### PASSAGE
****

Thank you for the advice! I've heard about the Mercados and looking forward to a new adventure!


----------



## johnmex (Nov 30, 2010)

Mavic said:


> Thank you for the advice! I've heard about the Mercados and looking forward to a new adventure!


A gated community (Coto privado) is not a guarantee of security. I like mine, even though we have been robbed. (A house alarm is a must, live and learn.) A good Coto (read expensive) will be quieter than a normal area. I like to be able to walk the dog down the middle of the street and not worry about traffic. A bad Coto can be a nightmare, worse than normal areas. The neighbors are from a lower class with the tendency to have lots of kids, cars and loud music. This combined with tight streets and small houses makes one think about spending a bit more on housing...

Mercado Abastos has the best meat, fresh fruits and vegetables at the best prices. It does lack the ambience of the traditional downtown markets though.


----------



## Mavic (Jan 8, 2013)

Thank you all for the tips.


----------



## cuylers5746 (Mar 19, 2012)

*Adapt and get used to adapting in Mexico*

*Tundra Green has given you the most sensible advice possible.* 

1.) Don't think necessarily that a Gated Community is going to give you better Security? First off the Guards won't be carrying guns - they're just a target if a pick up truck full of Drug Cartels Gun men that comes by. Next they can be bought off and allow people to come in since they make so little amount of money. We lived in a gated, what seemed very guarded community in Baja. While there there were two robberies taking away pick up trucks full of furniture, T.V.'s etc. They found a weak spot in the perimeter fence, I knowing Security very well, they had to have paid off the evening guard to look the other way and not call the cops as they came careening out the perimeter wall.

They didn't come near our house? I don't know if that was because of my street smart “Chilaga wife” or our English Bull Dog starring out from the second floor window? I do know he scarred the guards.

What a gated community can give you? But, not necessarily all of them. If they have a very tortured way out through the gates meaning lots of bends, turns, topees through the interior streets then that slowing up of their progress of burglars or Drug Cartel Gunmen to escape might just be enough for them not want to put their life on the line to pillage your property?

2.) Want to pay 25-50% more for the same place? Then get in touch with a Realtor or look via the Internet. If not, do as Tundra Green suggests.


----------

****

### SHORT TASK 1
Produce, without alteration, the portion of the forum thread starting at "Mercado Abastos has" and ending at "downtown markets though.".
The thread and the records are two independent bodies of material.

### SUPPLIED MATERIAL

****

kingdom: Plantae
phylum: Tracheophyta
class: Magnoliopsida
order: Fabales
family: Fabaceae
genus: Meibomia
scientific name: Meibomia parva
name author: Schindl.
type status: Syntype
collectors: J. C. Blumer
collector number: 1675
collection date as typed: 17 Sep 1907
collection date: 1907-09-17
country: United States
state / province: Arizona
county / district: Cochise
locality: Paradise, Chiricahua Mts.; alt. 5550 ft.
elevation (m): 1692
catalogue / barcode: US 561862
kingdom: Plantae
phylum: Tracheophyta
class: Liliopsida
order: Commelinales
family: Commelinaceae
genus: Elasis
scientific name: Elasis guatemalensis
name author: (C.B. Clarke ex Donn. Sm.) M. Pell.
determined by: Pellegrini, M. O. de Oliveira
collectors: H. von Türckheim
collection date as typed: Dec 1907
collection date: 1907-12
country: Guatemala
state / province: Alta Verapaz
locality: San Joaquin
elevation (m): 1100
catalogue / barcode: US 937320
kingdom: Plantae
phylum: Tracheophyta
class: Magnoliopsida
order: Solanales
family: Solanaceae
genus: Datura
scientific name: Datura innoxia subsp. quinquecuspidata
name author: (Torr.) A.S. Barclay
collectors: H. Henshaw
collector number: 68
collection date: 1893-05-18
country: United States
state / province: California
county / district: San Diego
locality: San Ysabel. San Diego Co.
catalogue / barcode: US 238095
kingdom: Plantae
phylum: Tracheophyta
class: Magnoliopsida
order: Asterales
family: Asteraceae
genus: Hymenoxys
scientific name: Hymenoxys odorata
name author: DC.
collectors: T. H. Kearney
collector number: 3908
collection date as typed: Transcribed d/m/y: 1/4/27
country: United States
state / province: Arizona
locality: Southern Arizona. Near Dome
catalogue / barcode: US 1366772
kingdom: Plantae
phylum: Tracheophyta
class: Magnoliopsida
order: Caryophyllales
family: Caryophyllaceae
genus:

****

### SHORT TASK 2
Return, verbatim, the lines of the records starting at the line that contains "locality: San Ysabel. San Diego Co." and ending at the final line of the records, including both of these lines.

### FULL RESPONSE 1
Mercado Abastos has the best meat, fresh fruits and vegetables at the best prices. It does lack the ambience of the traditional downtown markets though.

### FULL RESPONSE 2
locality: San Ysabel. San Diego Co.
catalogue / barcode: US 238095
kingdom: Plantae
phylum: Tracheophyta
class: Magnoliopsida
order: Asterales
family: Asteraceae
genus: Hymenoxys
scientific name: Hymenoxys odorata
name author: DC.
collectors: T. H. Kearney
collector number: 3908
collection date as typed: Transcribed d/m/y: 1/4/27
country: United States
state / province: Arizona
locality: Southern Arizona. Near Dome
catalogue / barcode: US 1366772
kingdom: Plantae
phylum: Tracheophyta
class: Magnoliopsida
order: Caryophyllales
family: Caryophyllaceae
genus:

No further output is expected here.